**GIVEN RECORDS**
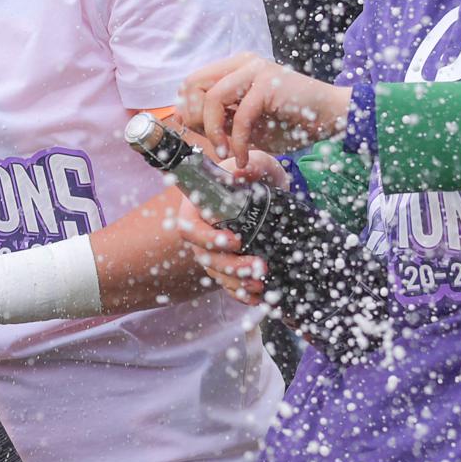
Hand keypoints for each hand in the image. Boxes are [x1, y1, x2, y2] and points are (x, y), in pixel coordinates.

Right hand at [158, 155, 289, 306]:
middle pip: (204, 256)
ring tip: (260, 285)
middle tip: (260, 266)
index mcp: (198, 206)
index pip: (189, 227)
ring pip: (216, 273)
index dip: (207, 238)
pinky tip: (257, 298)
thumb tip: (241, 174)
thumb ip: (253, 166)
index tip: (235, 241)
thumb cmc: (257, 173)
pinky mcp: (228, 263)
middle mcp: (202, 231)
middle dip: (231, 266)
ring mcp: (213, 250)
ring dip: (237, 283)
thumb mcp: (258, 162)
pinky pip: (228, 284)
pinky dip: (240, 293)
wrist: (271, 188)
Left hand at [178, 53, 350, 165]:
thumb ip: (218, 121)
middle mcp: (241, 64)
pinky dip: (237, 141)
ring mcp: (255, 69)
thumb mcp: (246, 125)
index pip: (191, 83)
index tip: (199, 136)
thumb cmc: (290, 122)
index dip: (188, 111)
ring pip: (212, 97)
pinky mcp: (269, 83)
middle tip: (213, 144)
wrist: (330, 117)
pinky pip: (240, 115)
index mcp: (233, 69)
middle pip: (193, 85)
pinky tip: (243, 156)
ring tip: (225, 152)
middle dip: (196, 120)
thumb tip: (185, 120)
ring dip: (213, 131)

==

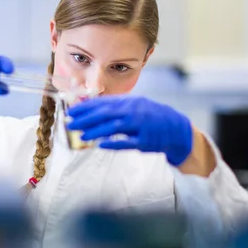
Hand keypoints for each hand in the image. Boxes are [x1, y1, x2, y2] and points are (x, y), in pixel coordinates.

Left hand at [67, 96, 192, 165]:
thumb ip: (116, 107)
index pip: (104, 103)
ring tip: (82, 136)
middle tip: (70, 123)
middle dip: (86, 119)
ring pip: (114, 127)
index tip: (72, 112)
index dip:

...

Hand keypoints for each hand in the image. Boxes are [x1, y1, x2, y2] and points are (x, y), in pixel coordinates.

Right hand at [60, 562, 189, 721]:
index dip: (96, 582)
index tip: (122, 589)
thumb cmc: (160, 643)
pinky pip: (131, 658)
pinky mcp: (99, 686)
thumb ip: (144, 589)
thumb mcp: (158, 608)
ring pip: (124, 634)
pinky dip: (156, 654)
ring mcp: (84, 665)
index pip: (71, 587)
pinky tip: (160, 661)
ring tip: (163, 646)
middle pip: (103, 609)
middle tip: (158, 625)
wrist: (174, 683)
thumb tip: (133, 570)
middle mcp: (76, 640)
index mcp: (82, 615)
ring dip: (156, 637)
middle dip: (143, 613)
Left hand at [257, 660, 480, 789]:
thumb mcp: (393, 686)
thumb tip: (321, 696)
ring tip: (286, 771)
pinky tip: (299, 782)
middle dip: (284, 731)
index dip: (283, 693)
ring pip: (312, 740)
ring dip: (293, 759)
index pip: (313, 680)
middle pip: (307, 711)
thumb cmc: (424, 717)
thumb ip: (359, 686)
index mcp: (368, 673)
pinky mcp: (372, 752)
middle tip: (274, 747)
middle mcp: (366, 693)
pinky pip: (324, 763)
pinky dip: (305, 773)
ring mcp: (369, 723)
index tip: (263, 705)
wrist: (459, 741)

**ACTIVITY**
Print exactly the lines above, between the one holding "pinky tip: (257, 298)" and the one holding "wrist: (271, 188)", inclusive, and nothing besides.

**ANSWER SPACE**
pinky tip: (257, 298)
thumb tip: (241, 174)
thumb ip: (253, 166)
index tip: (235, 241)
thumb cmc: (257, 173)
pinky mcp: (228, 263)
middle mcp: (202, 231)
middle dip: (231, 266)
ring mcp: (213, 250)
ring dip: (237, 283)
thumb mcp: (258, 162)
pinky pip: (228, 284)
pinky dip: (240, 293)
wrist: (271, 188)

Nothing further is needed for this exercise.